[Exercise material]
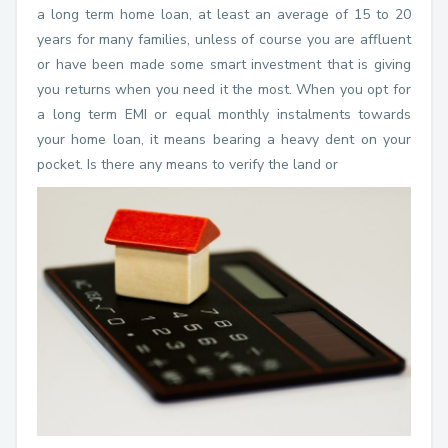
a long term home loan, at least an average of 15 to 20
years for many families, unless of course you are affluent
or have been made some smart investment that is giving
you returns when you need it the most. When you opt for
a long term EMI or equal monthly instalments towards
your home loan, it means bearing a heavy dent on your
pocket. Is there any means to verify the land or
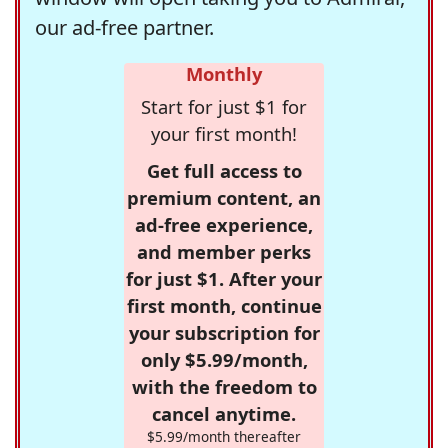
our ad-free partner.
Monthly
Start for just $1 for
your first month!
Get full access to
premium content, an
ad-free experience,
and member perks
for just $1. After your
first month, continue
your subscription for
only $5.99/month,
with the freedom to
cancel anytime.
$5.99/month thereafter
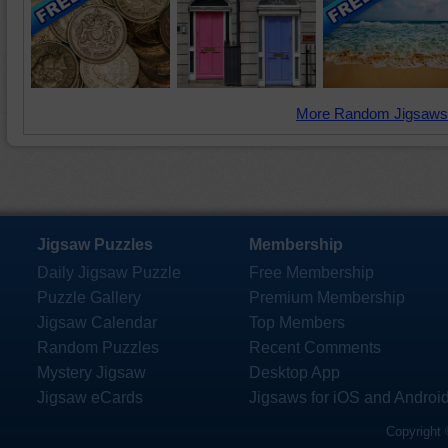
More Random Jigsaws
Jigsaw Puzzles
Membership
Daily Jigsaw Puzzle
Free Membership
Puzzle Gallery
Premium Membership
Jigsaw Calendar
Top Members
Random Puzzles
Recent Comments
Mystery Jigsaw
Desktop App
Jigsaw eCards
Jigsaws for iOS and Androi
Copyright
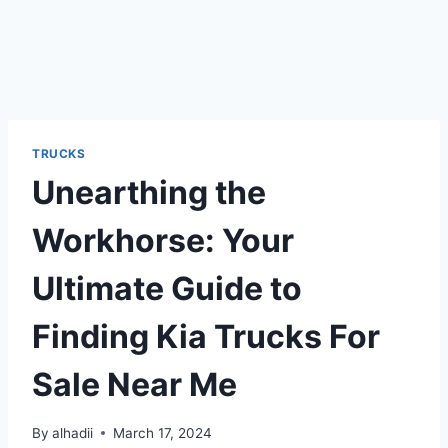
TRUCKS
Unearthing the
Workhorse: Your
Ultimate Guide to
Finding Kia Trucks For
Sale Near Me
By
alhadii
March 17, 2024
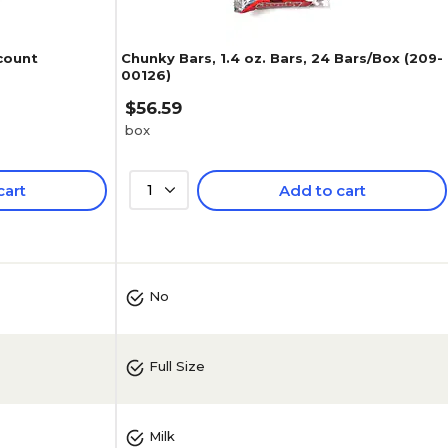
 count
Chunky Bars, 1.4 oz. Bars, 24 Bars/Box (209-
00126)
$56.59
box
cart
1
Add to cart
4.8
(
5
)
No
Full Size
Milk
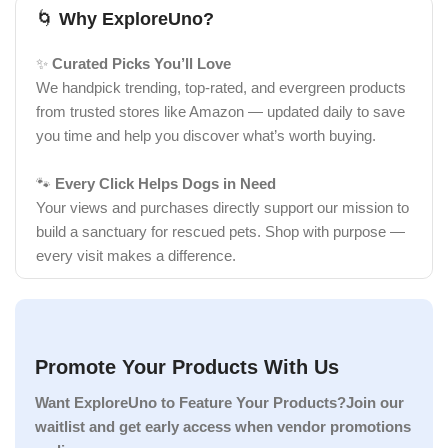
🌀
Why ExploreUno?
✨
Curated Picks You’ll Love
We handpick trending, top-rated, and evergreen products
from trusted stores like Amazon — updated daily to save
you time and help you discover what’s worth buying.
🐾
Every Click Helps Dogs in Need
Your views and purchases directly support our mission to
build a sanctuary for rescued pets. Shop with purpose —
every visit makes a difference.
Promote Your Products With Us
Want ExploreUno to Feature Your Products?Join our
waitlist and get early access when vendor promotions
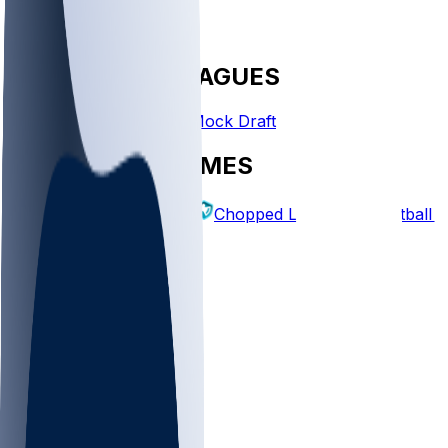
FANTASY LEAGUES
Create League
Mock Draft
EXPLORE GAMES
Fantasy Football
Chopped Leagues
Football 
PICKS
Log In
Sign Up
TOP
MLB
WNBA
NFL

[Task statement] Write out everything from the line containing "FANTASY LEAGUES" down to the end of the records as a numbered list, skipping any blank lines.

[Solution]
1. FANTASY LEAGUES
2. Create League
3. Mock Draft
4. EXPLORE GAMES
5. Fantasy Football
6. Chopped Leagues
7. Football 
8. PICKS
9. Log In
10. Sign Up
11. TOP
12. MLB
13. WNBA
14. NFL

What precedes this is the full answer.